He did it again.
Bank of America Corp. Chief Executive Brian Moynihan is not a charismatic speaker, yet he has a knack for stick-in-your-head quotes.
"We can be both big and good," he said Tuesday in pledging to lead a focused cross-seller that swears off acquisitions.
The comment will undoubtedly be prophetic one way or the other. The company in Moynihan's second year at the helm could become nimbler and more profitable. Or, the quote will mark a failed effort to be all things to all people and prove as regrettable as his description of angry mortgage-pool purchasers as Chevy Vega owners who want a Mercedes out of the deal.
Investors responded favorably, sending the company's stock up 4.7%, to $14.69, but some longtime observers were left wanting.
There's "nothing new here — just consensus predictions, which might quiet down the big bears" in the short run, said Paul Miller, who covers B of A for FBR Capital Markets. Miller stressed that the plan unveiled Tuesday was broad and long-term.
During the Charlotte, N.C., company's first investor day conference in four years, Moynihan sought to usher in a "new era" for B of A. He said that the nation's largest bank by assets would move away from a culture of growth by acquisition to one dedicated to organic growth.
He emphasized that the company is focused on managing its balance sheet and reacquainting itself with current customers.
Moynihan also forecast normalized earnings of as much as $40 billion a year and promised to return significant capital to shareholders.
Speaking before about 300 investors and analysts at the opulent Plaza Hotel in Manhattan, Moynihan and his management team laid out their strategy for returning to profitability, which includes finishing the cleanup of legacy assets and expanding the business globally.

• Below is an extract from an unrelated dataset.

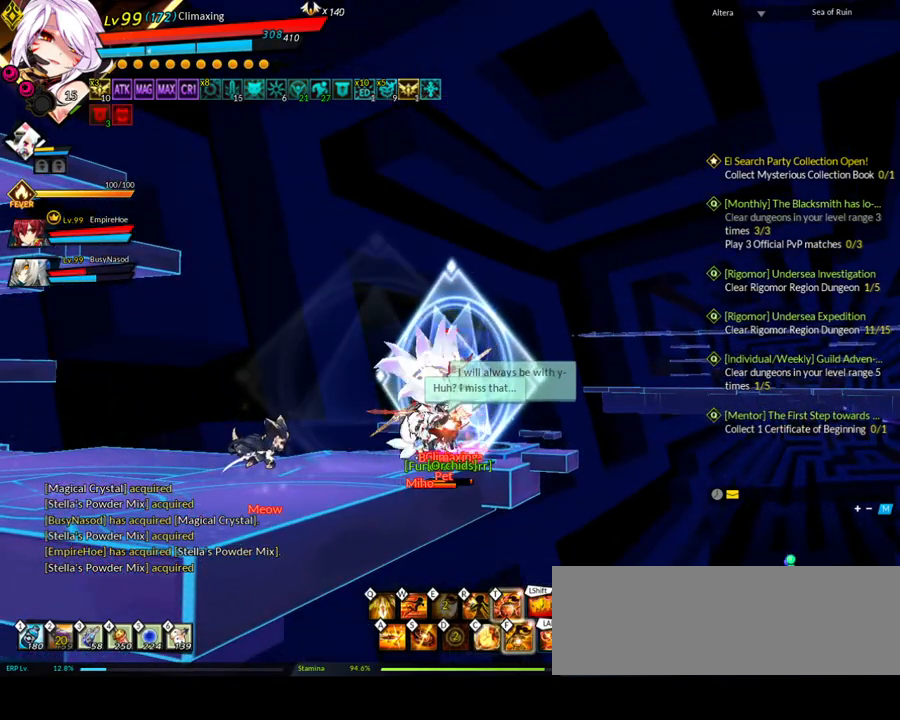
{"keys": ["right"], "events": []}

B of A will drive earnings in a number of ways, Moynihan said. But it will focus on cross-selling opportunities — particularly in the mass-affluent market — and bringing legacy costs down.
"Our company has significant earnings power as we emerge from the crisis," the CEO said.

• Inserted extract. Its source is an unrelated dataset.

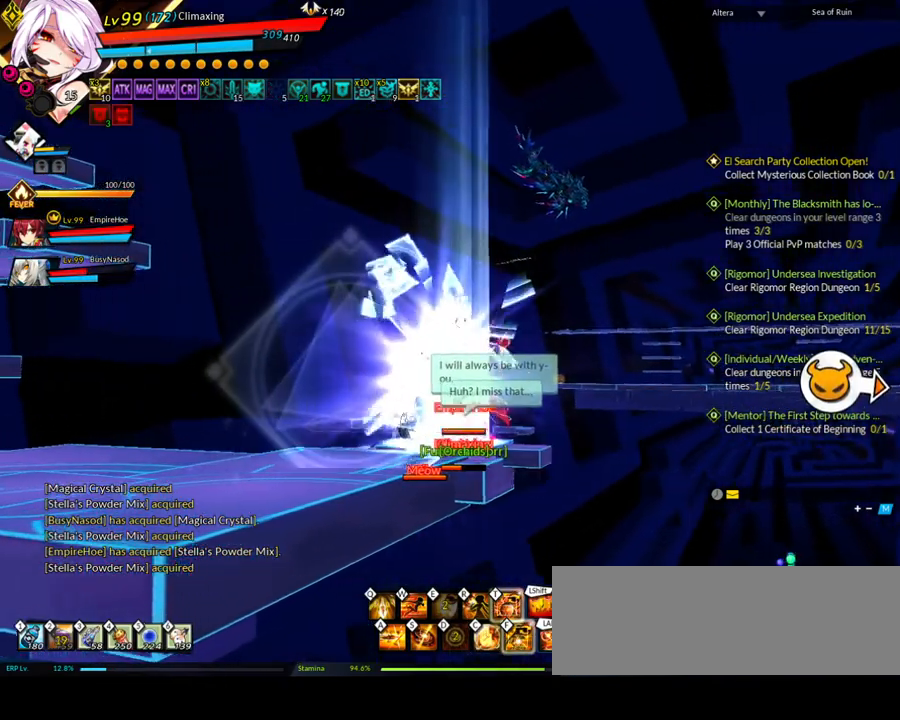
{"keys": ["right"], "events": [[383, "c", "down"], [483, "c", "up"]]}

Ultimately, Moynihan sees pre-provision normalized revenue of $45 billion to $50 billion and pretax income of $35 billion to $40 billion. That assumes about a 5% loss rate in its credit card business, he said. For 2010 the bank swung to a $2.2 billion loss from a $6.3 billion profit in 2009. Revenue fell 8%, to $110.2 billion.
Moynihan also expects a dividend payout of up to 30% of earnings. The company has asked regulators for permission to raise its dividend as early as the second half of this year.
"A company has three choices of what to do with capital: use it to fund organic growth, give capital back to shareholders or it can use it for acquisitions," Moynihan said. "What we did wrong precrisis, we did all three things. … I can tell you we will not do that. … We need capital to fund organic growth. And we need to return capital to you. We don't need to buy anything."
Moynihan acknowledged this was a promise his predecessor Ken Lewis made the last time B of A held an investor conference, but failed to keep.
"Four years ago we had a lot of you in Florida and we talked about organic growth … and then we went out and did acquisitions," Moynihan said. "I can guarantee you that is not going to happen."
Executives spent much of the conference reassuring investors that the company's legacy assets, particularly the troubled mortgage operations it inherited through its purchase of Countrywide Financial Corp. in 2008, are under control.
The bank recently created a division led by former OneWest Bank head Terry Laughlin to deal with the legacy mortgage servicing operations. The division is working through about $1 trillion of outstanding mortgage loans.
The continuing threat of requests for the company to buy back soured mortgages, and related litigation, has kept shareholders and analysts on edge. Late last year, B of A agreed to pay $3 billion to Fannie Mae and Freddie Mac to settle the majority of outstanding repurchase requests.
However, there is lingering concern over the potential for significant private investor put-backs.
B of A has said at most it will take $7 billion to $10 billion to settle additional mortgage litigation, but the bank is not setting aside reserves at this point to cover such a hit because it considers the likelihood of having to pay those claims as improbable.
"It's a very long road," Laughlin said, referring to the challenges private-label investors face in bringing claims against B of A. "We feel very strongly that these are not valid claims."
Then there is the outstanding issue of how much the bank will have to pay regulators to settle the matter of sloppy foreclosure processing, and what sort of new servicing rules it may have to adhere to, including a possible mandate for principal reductions.
"There are lots of ideas on the table," Laughlin said. "Principal reduction is not a panacea here. The fundamental issue here is if the borrower does not have sufficient income or their income has been diminished principal reduction is not going to help them."
Like other big banks, Bank of America is also trying to position its business to deal with the expected blow from such restrictions as the Durbin amendment, the art of the Dodd-Frank Act that caps the interchange fees banks earn on debit card transactions. B of A has said it expects to lose about $2 billion in revenue annually from that rule alone.
As such, B of A is keenly focused on increasing cross-selling opportunities, particularly among its mass affluent consumers. Within the Merrill Lynch business, for example, where two out of three clients have outside bank accounts, the company has the opportunity to capture $300 billion of deposits and $600 billion of loans, officials said.